Good looks, higher pay

2009

We may all like to think we get paid for our ability and because of what we achieve. But the sad truth is good looks and a winning smile count for more than they ought to when it comes to deciding who should earn what.

Ability and results can speak volumes about a person, but confidence and, most controversially, someone's attractiveness can also swing the balance when it comes to landing a good job and top-notch salary, latest research has suggested.

According to a study by academics at the University of Florida people looking for a good job at a good salary can find their intelligence is not be the only trait that puts them at the top of the pay scale.

Looks and confidence can all help job-seekers stand out from the crowd with employers.

"Little is known about why there are income disparities between the good-looking and the not-so-good-looking," conceded study lead author Timothy Judge.

"We've found that, even accounting for intelligence, a person's feeling of self-worth is enhanced by how attractive they are and this, in turn, results in higher pay," he added.

The research has been published in the May issue of the American Psychological Association's Journal of Applied Psychology.

The study looked at 191 men and women between the ages of 25 and 75 who were interviewed three times six months apart starting in 1995.

They answered questions about their household income, education and financial stresses and evaluated how happy or disappointed they were with their achievements up to that point.

They then completed several intelligence and cognitive tests and had their pictures taken.

Several different people on the research team rated each person's attractiveness relative to their age and gender.

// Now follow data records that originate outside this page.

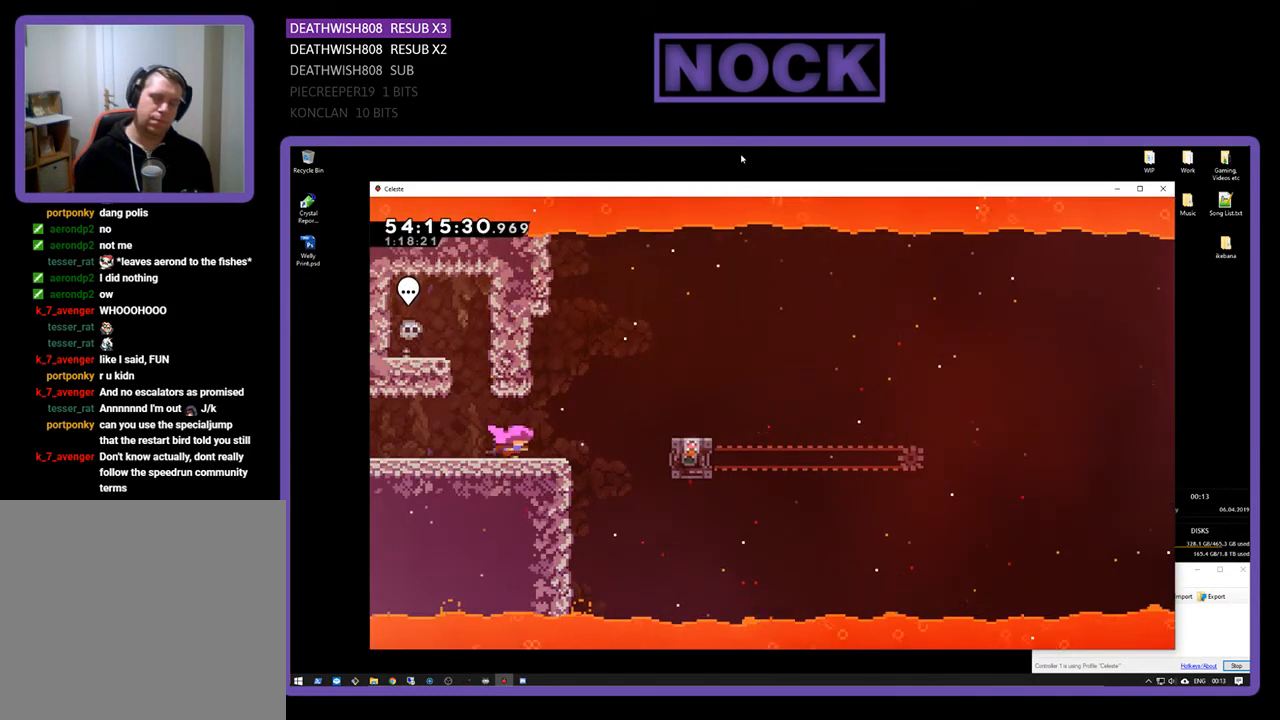
{"buttons": ["CROSS", "R2", "DPAD_RIGHT"], "right_stick": "center", "events": [[333, "CROSS", "down"]]}
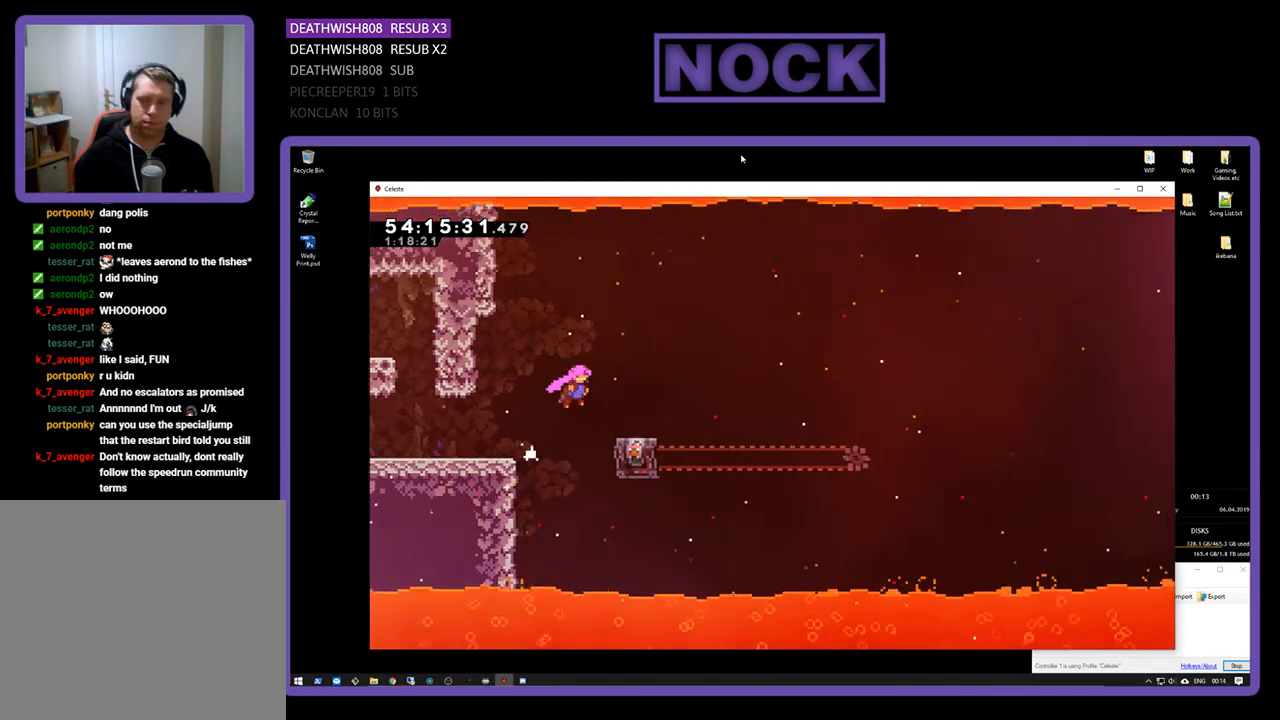
{"buttons": ["R2"], "right_stick": "center", "events": [[33, "CROSS", "up"], [133, "DPAD_RIGHT", "up"]]}
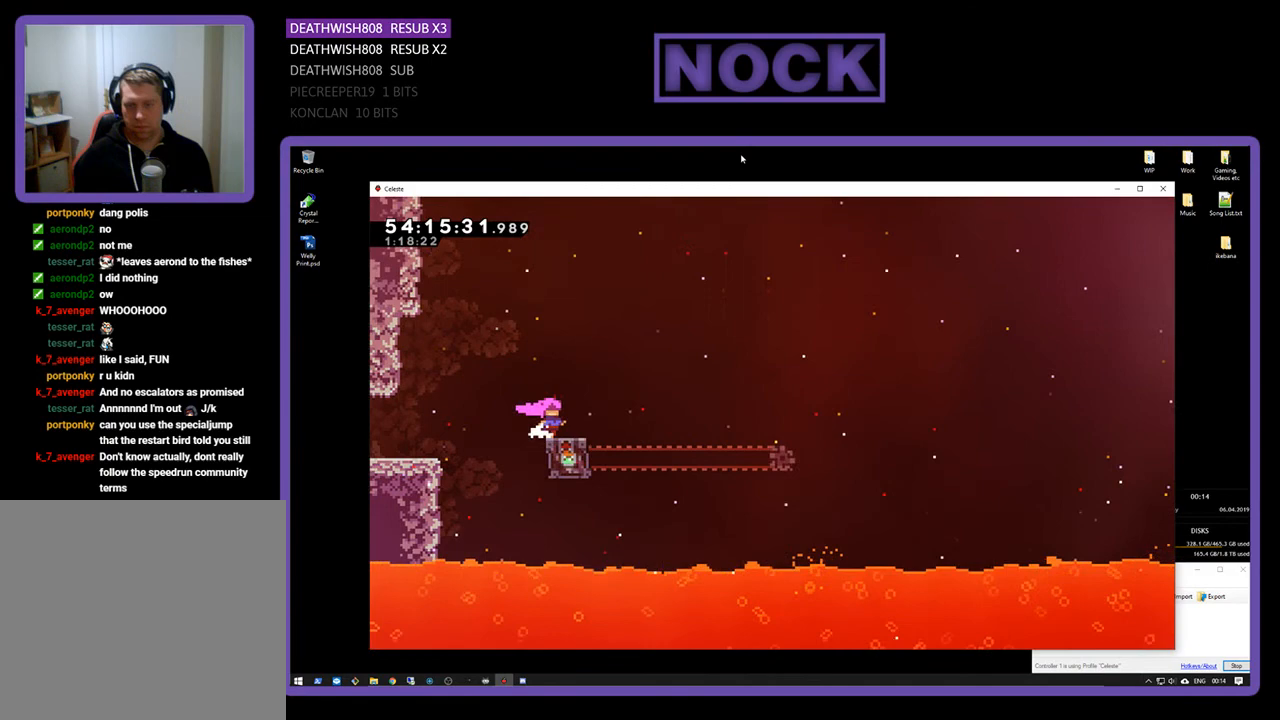
{"buttons": ["CROSS", "R2", "DPAD_RIGHT"], "right_stick": "center", "events": [[167, "DPAD_RIGHT", "down"], [433, "CROSS", "down"]]}
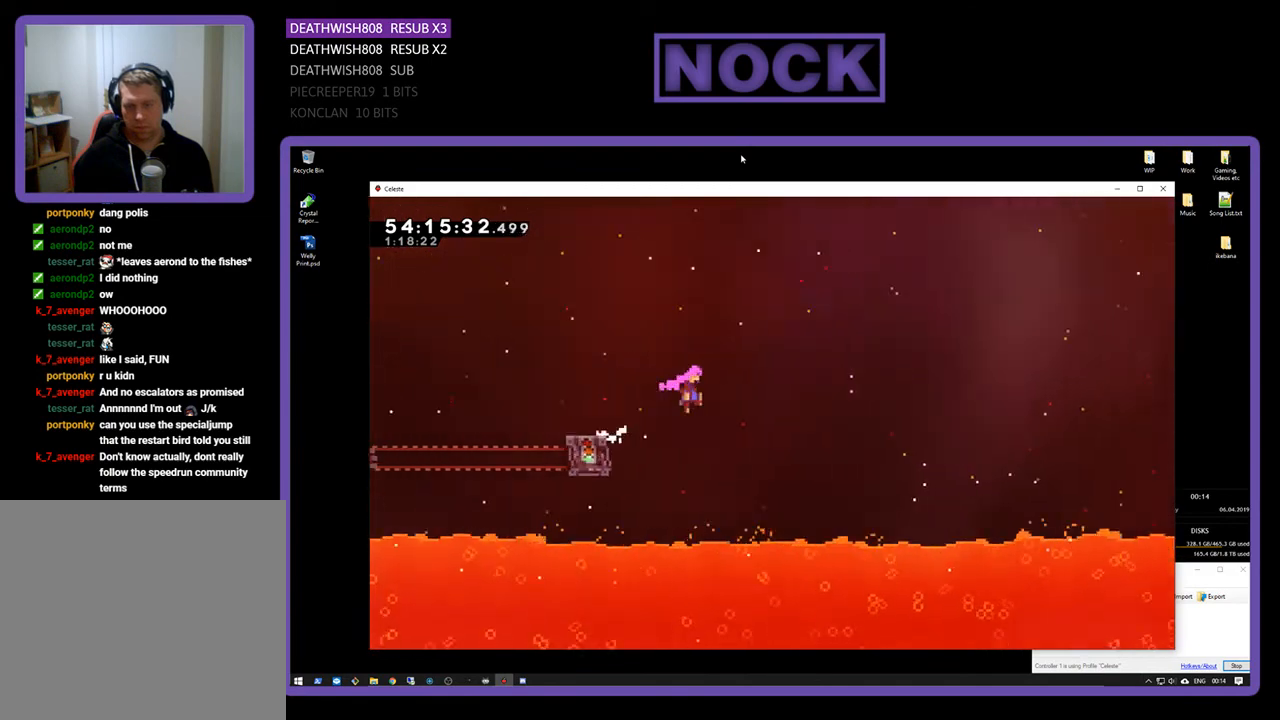
{"buttons": ["R2", "DPAD_UP", "DPAD_RIGHT"], "right_stick": "center", "events": [[33, "DPAD_UP", "down"], [100, "DPAD_UP", "up"], [400, "CROSS", "up"], [433, "DPAD_UP", "down"]]}
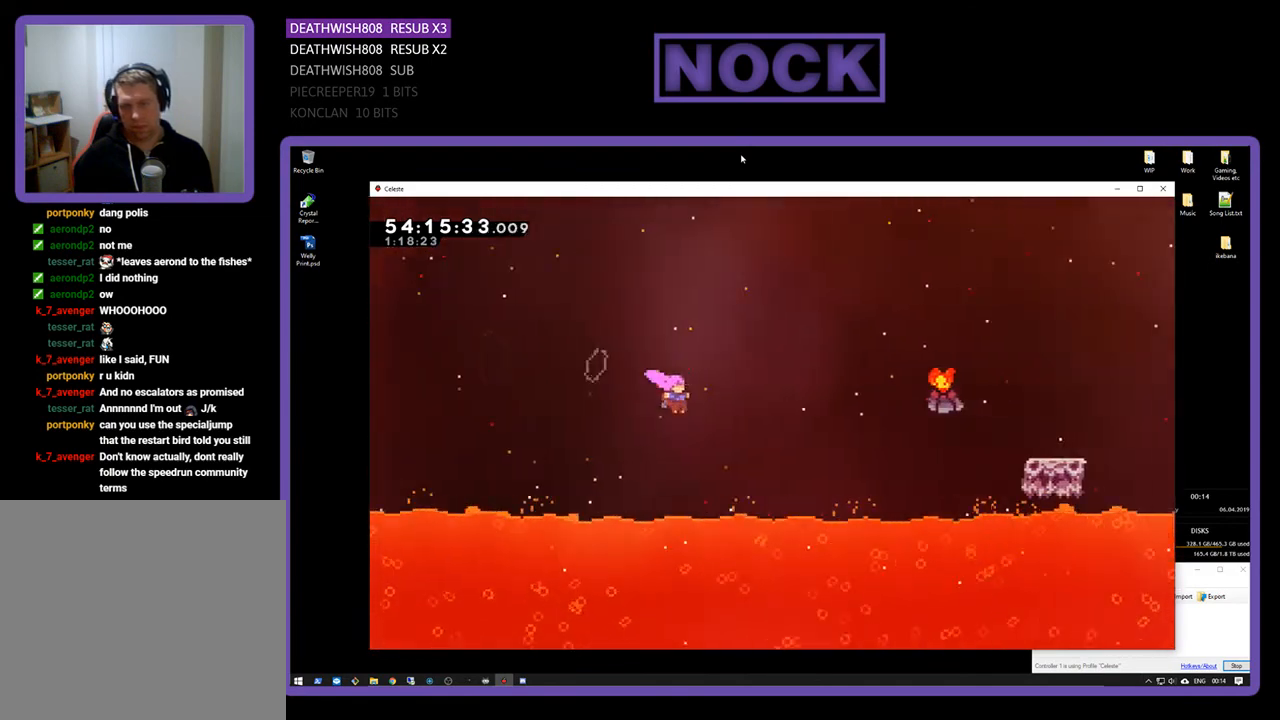
{"buttons": ["R2", "DPAD_RIGHT"], "right_stick": "center", "events": [[133, "CIRCLE", "down"], [367, "CIRCLE", "up"], [467, "DPAD_UP", "up"]]}
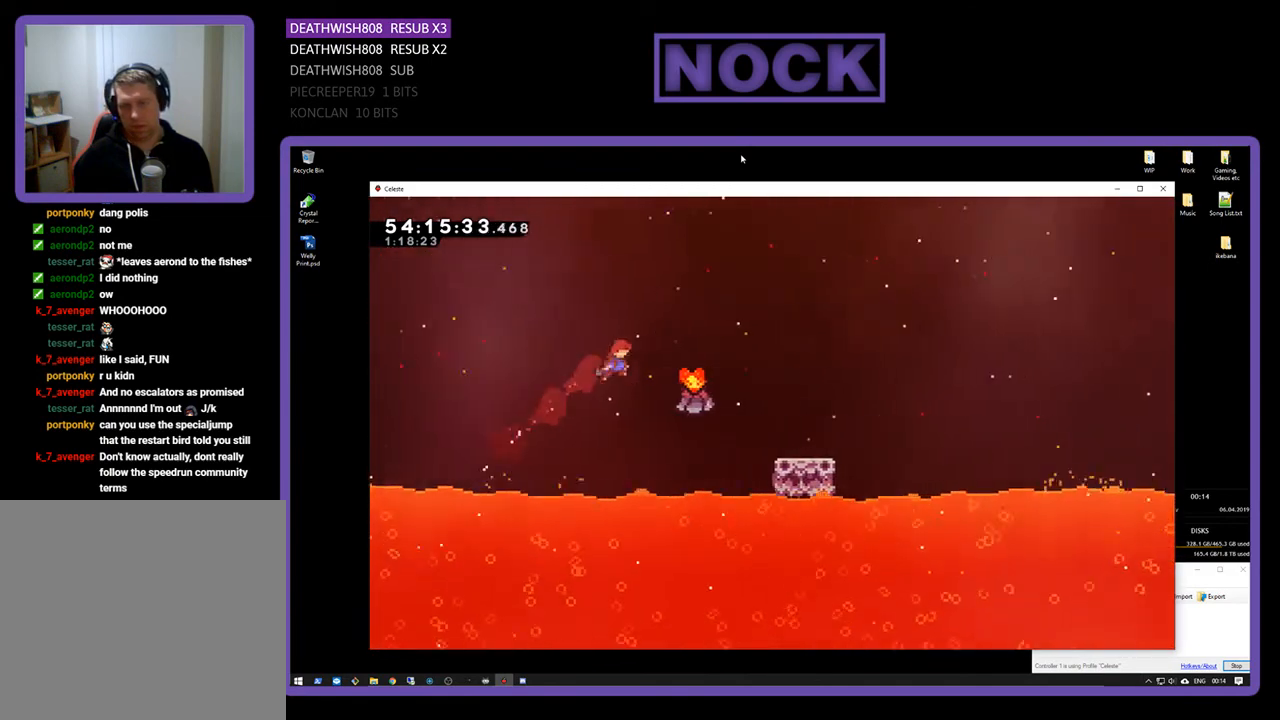
{"buttons": ["R2", "DPAD_RIGHT"], "right_stick": "center", "events": [[200, "CIRCLE", "down"], [367, "CIRCLE", "up"]]}
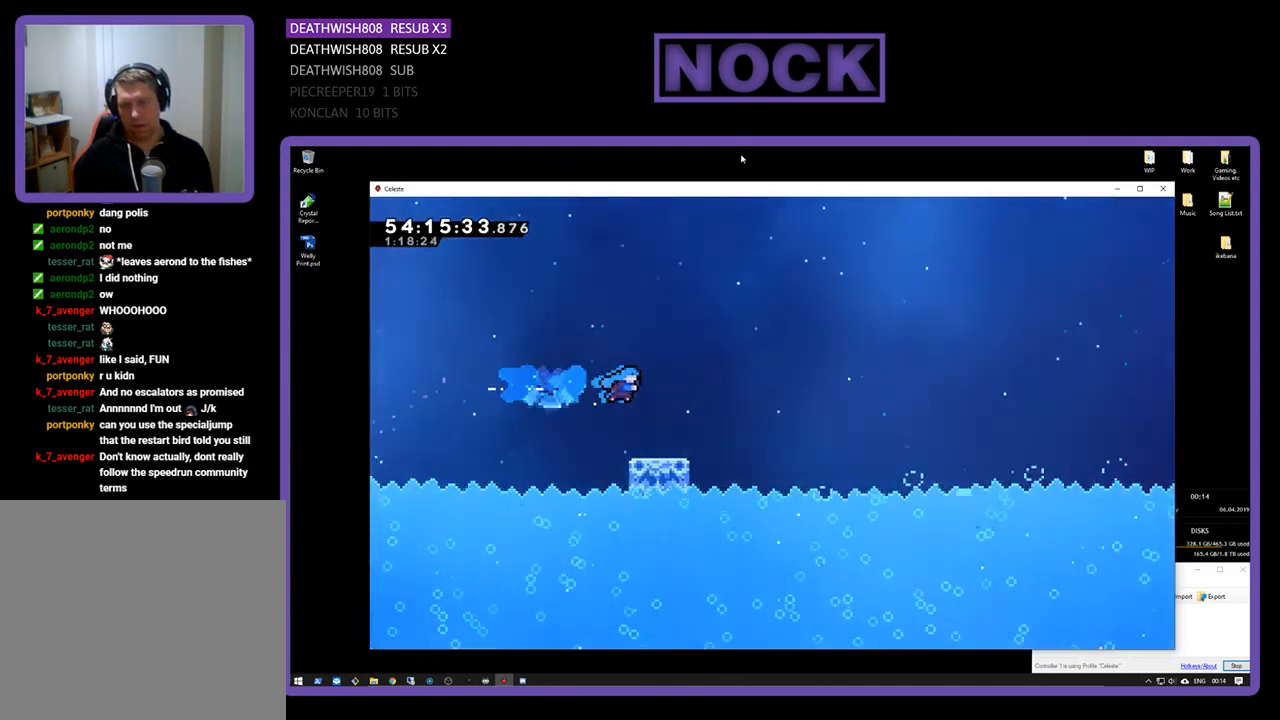
{"buttons": ["CROSS", "R2", "DPAD_RIGHT"], "right_stick": "center", "events": [[33, "DPAD_RIGHT", "up"], [167, "DPAD_RIGHT", "down"], [333, "CROSS", "down"]]}
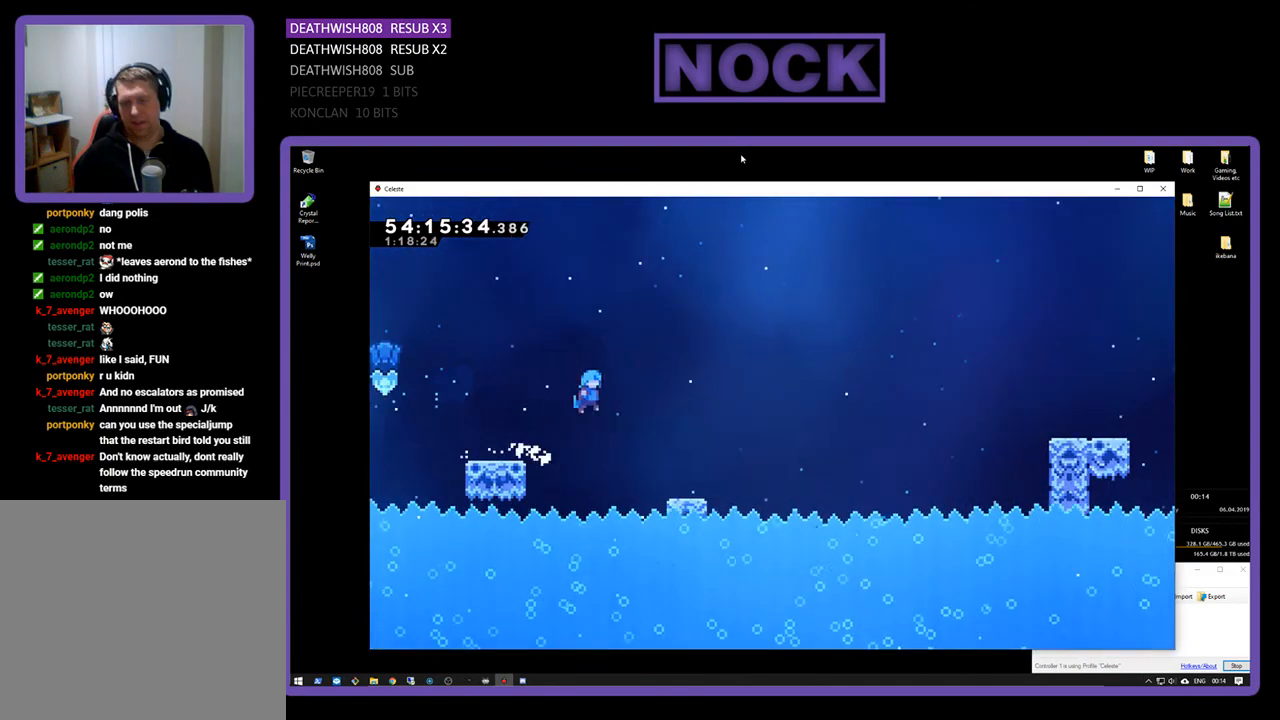
{"buttons": ["R2", "DPAD_RIGHT"], "right_stick": "center", "events": [[167, "CROSS", "up"]]}
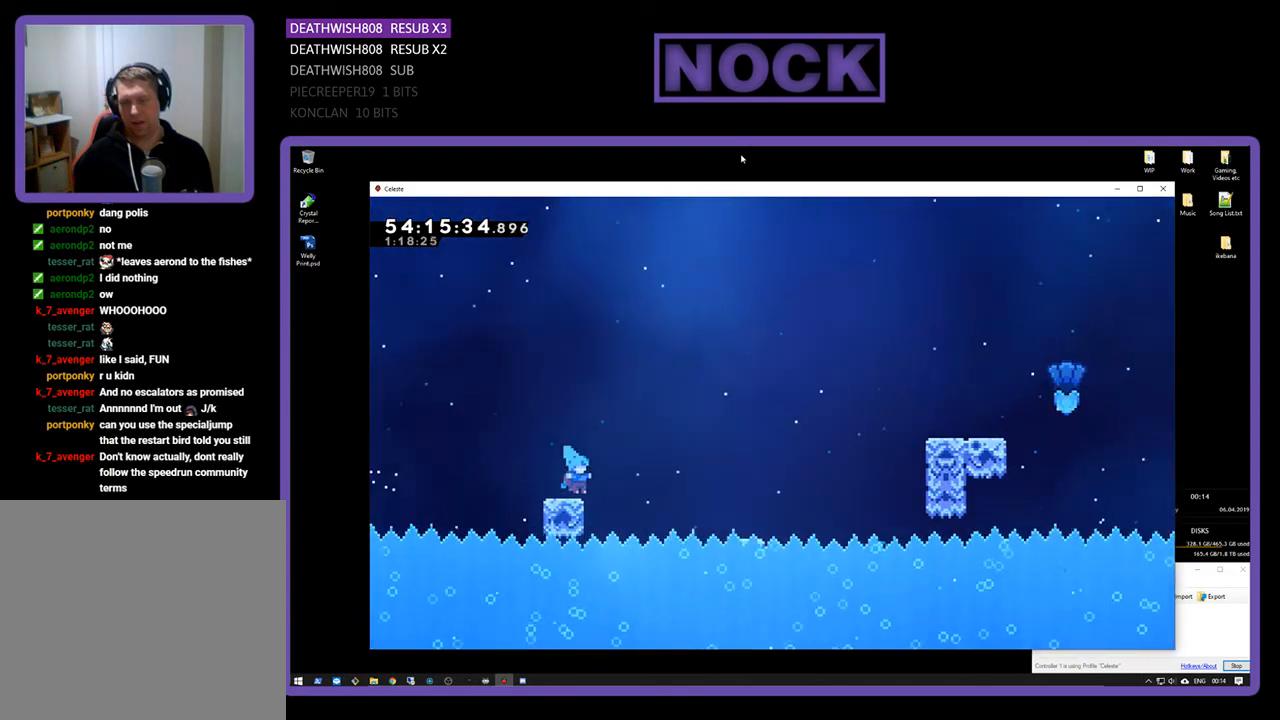
{"buttons": ["R2", "DPAD_RIGHT"], "right_stick": "center", "events": [[67, "CROSS", "down"], [233, "CROSS", "up"]]}
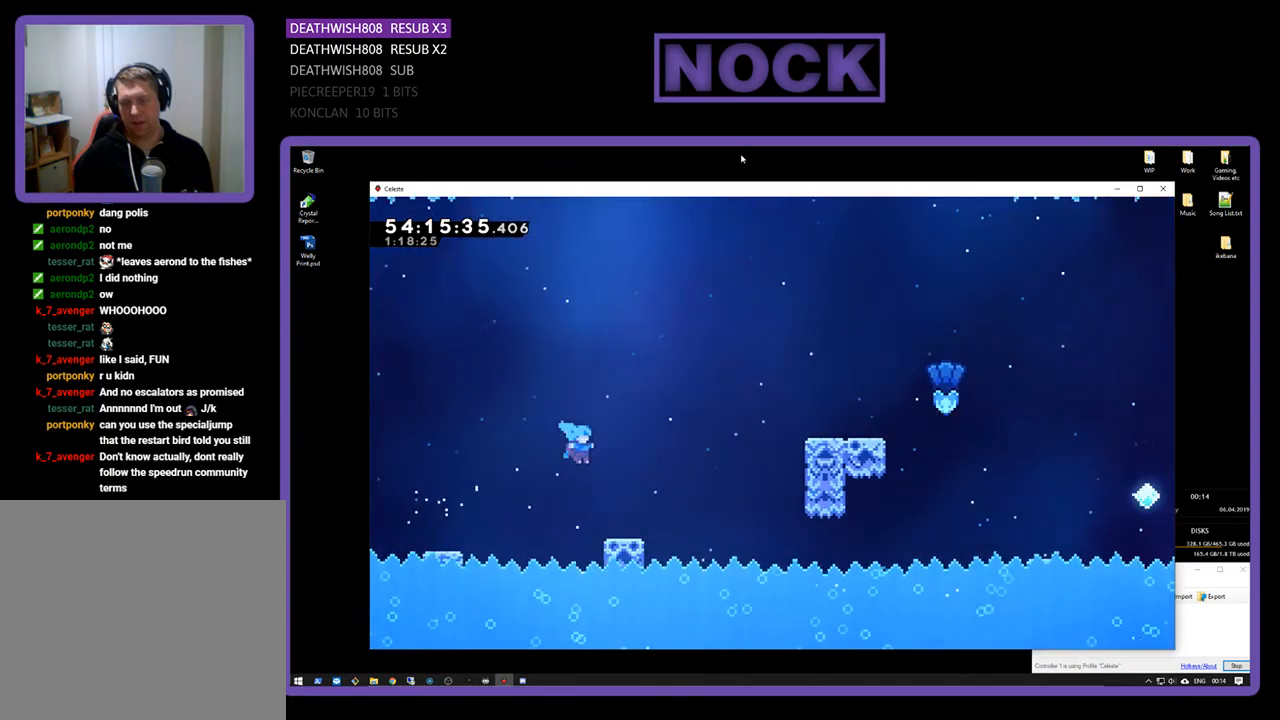
{"buttons": ["CROSS", "R2", "DPAD_UP", "DPAD_RIGHT"], "right_stick": "center", "events": [[100, "DPAD_UP", "down"], [433, "CROSS", "down"]]}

The raters were men and women of varying ages, with the authors then calculating an average attractiveness score for each participant based on those ratings.

The researchers found that physical attractiveness had a significant impact on how much people got paid, how educated they were, and how they evaluated themselves.

Essentially, people who were rated good-looking made more money, were better educated and were more confident.

But the good news for all those who have, as it were, "a face for radio" is that the effects of a person's intelligence on income were stronger than those of a person's attractiveness.

"We can be somewhat heartened by the fact that the effects of general intelligence on income were stronger than those of facial attractiveness," said Judge.

"It turns out that the brainy are not necessarily at a disadvantage to the beautiful, and if one possesses intelligence and good looks, then all the better," he added.

Another factor that could play a part is the research showed that good-looking people tended to think more highly of their worth and capabilities which, in turn, led to more money and less financial stress.

For employers and managers one way to get around this subconscious bias towards the more attractive was to rely on objective measures such as personality and ability tests when recruiting people, argued Judge.

"It is still worthwhile for employers to make an effort to reduce the effects of bias toward attractive people in the workplace," he pointed out.

The lastest study is not the first to make the link between salary and beauty and brains, with 2005 for some reason being a bit of a red-letter year for such claims.

In the summer of that year, a poll of 2,000 women by fashion magazine Top Sante found that more than half felt having a better body and being more attractive would help them to climb the career ladder.

At much the same time a study by the Federal Reserve Bank of St Louis concluded that good-looking, slim, tall people earned around five per cent more per hour than their less attractive colleagues.

And finally a British survey by consultancy Aziz Corporation reported that more than a quarter of women executives would be prepared to undergo a face lift, plastic surgery or Botox treatments if they thought it would boost their career prospects.